Yet the Vidame seemed to be put out by the interruption. Muttering a string of oaths he strode from us to the window and back again. The cool cynicism, with which he was wont to veil his anger and impose on other men, while it heightened the effect of his ruthless deeds, in part fell from him. He showed himself as he was—masterful, and violent, hating, with all the strength of a turbulent nature which had never known a check. I quailed before him myself. I confess it.
"Listen!" he continued harshly, coming back and taking his place in front of us at last, his manner more violent than before the interruption. "I might have left you to die in that hell yonder! And I did not leave you. I had but to hold my hand and you would have been torn to pieces! The wolf, however, does not hunt with the rats, and a Bezers wants no help in his vengeance from king or CANAILLE! When I hunt my enemy down I will hunt him alone, do you hear? And as there is a heaven above me"—he paused a moment—"if I ever meet you face to face again, M. de Pavannes, I will kill you where you stand!"
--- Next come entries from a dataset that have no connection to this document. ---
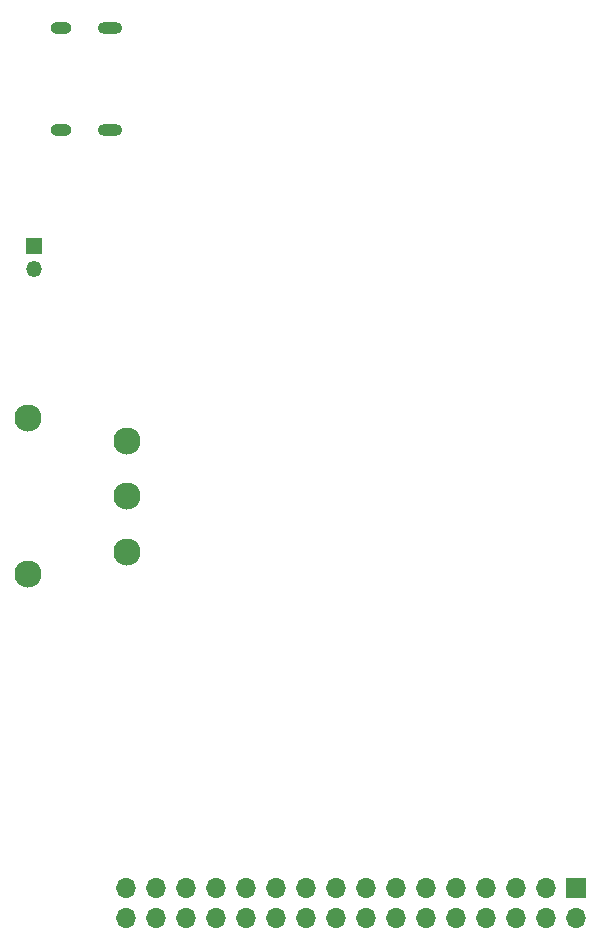
<source format=gbr>
%TF.GenerationSoftware,KiCad,Pcbnew,9.0.0*%
%TF.CreationDate,2025-03-27T21:26:44+02:00*%
%TF.ProjectId,EEE3088F Project,45454533-3038-4384-9620-50726f6a6563,rev?*%
%TF.SameCoordinates,Original*%
%TF.FileFunction,Soldermask,Bot*%
%TF.FilePolarity,Negative*%
%FSLAX46Y46*%
G04 Gerber Fmt 4.6, Leading zero omitted, Abs format (unit mm)*
G04 Created by KiCad (PCBNEW 9.0.0) date 2025-03-27 21:26:44*
%MOMM*%
%LPD*%
G01*
G04 APERTURE LIST*
%ADD10O,2.100000X1.000000*%
%ADD11O,1.800000X1.000000*%
%ADD12R,1.350000X1.350000*%
%ADD13O,1.350000X1.350000*%
%ADD14C,2.300000*%
%ADD15R,1.700000X1.700000*%
%ADD16O,1.700000X1.700000*%
G04 APERTURE END LIST*
D10*
%TO.C,USB1*%
X157582150Y-46380000D03*
X157582150Y-55020000D03*
D11*
X153432250Y-46380000D03*
X153432250Y-55020000D03*
%TD*%
D12*
%TO.C,J2*%
X151200000Y-64800000D03*
D13*
X151200000Y-66800000D03*
%TD*%
D14*
%TO.C,SWPwr1*%
X159063500Y-90700000D03*
X159063500Y-86000000D03*
X159063500Y-81300000D03*
X150663500Y-79400000D03*
X150663500Y-92600000D03*
%TD*%
D15*
%TO.C,J1*%
X197040000Y-119200000D03*
D16*
X197040000Y-121740000D03*
X194500000Y-119200000D03*
X194500000Y-121740000D03*
X191960000Y-119200000D03*
X191960000Y-121740000D03*
X189420000Y-119200000D03*
X189420000Y-121740000D03*
X186880000Y-119200000D03*
X186880000Y-121740000D03*
X184340000Y-119200000D03*
X184340000Y-121740000D03*
X181800000Y-119200000D03*
X181800000Y-121740000D03*
X179260000Y-119200000D03*
X179260000Y-121740000D03*
X176720000Y-119200000D03*
X176720000Y-121740000D03*
X174180000Y-119200000D03*
X174180000Y-121740000D03*
X171640000Y-119200000D03*
X171640000Y-121740000D03*
X169100000Y-119200000D03*
X169100000Y-121740000D03*
X166560000Y-119200000D03*
X166560000Y-121740000D03*
X164020000Y-119200000D03*
X164020000Y-121740000D03*
X161480000Y-119200000D03*
X161480000Y-121740000D03*
X158940000Y-119200000D03*
X158940000Y-121740000D03*
%TD*%
M02*

</source>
He paused, and the murmur of the crowd without came to my ears; but mingled with and heightened by some confusion in my thoughts. I struggled feebly with this, seeing a rush of colour to Croisette's face, a lightening in his eyes as if a veil had been raised from before them. Some confusion—for I thought I grasped the Vidame's meaning; yet there he was still glowering on his victim with the same grim visage, still speaking in the same rough tone. "Listen, M. de Pavannes," he continued, rising to his full height and waving his hand with a certain majesty towards the window—no one had spoken. "The doors are open! Your mistress is at Caylus. The road is clear, go to her; go to her, and tell her that I have saved your life, and that I give it to you not out of love, but out of hate! If you had flinched I would have killed you, for so you would have suffered most, M. de Pavannes. As it is, take your life—a gift! and suffer as I should if I were saved and spared by my enemy!"
Slowly the full sense of his words came home to me. Slowly; not in its full completeness indeed until I heard Louis in broken phrases, phrases half proud and half humble, thanking him for his generosity. Even then I almost lost the true and wondrous meaning of the thing when I heard his answer. For he cut Pavannes short with bitter caustic gibes, spurned his proffered gratitude with insults, and replied to his acknowledgments with threats.
"Go! go!" he continued to cry violently. "Have I brought you so far safely that you will cheat me of my vengeance at the last, and provoke me to kill you? Away! and take these blind puppies with you! Reckon me as much your enemy now as ever! And if I meet you, be sure you will meet a foe! Begone, M. de Pavannes, begone!"
"But, M. de Bezers," Louis persisted, "hear me. It takes two to—"
"Begone! begone! before we do one another a mischief!" cried the Vidame furiously. "Every word you say in that strain is an injury to me. It robs me of my vengeance. Go! in God's name!"
And we went; for there was no change, no promise of softening in his malignant aspect as he spoke; nor any as he stood and watched us draw off slowly from him. We went one by one, each lingering after the other, striving, out of a natural desire to thank him, to break through that stern reserve. But grim and unrelenting, a picture of scorn to the last, he saw us go.
My latest memory of that strange man—still fresh after a lapse of two and fifty years—is of a huge form towering in the gloom below the state canopy, the sunlight which poured in through the windows and flooded us, falling short of him; of a pair of fierce cross eyes, that seemed to glow as they covered us; of a lip that curled as in the enjoyment of some cruel jest. And so I—and I think each of us four saw the last of Raoul de Mar, Vidame de Bezers, in this life.
He was a man whom we cannot judge by to-day's standard; for he was such an one in his vices and his virtues as the present day does not know; one who in his time did immense evil—and if his friends be believed, little good. But the evil is forgotten; the good lives. And if all that good save one act were buried with him, this one act alone, the act of a French gentleman, would be told of him—ay! and will be told—as long as the kingdom of France, and the gracious memory of the late king, shall endure.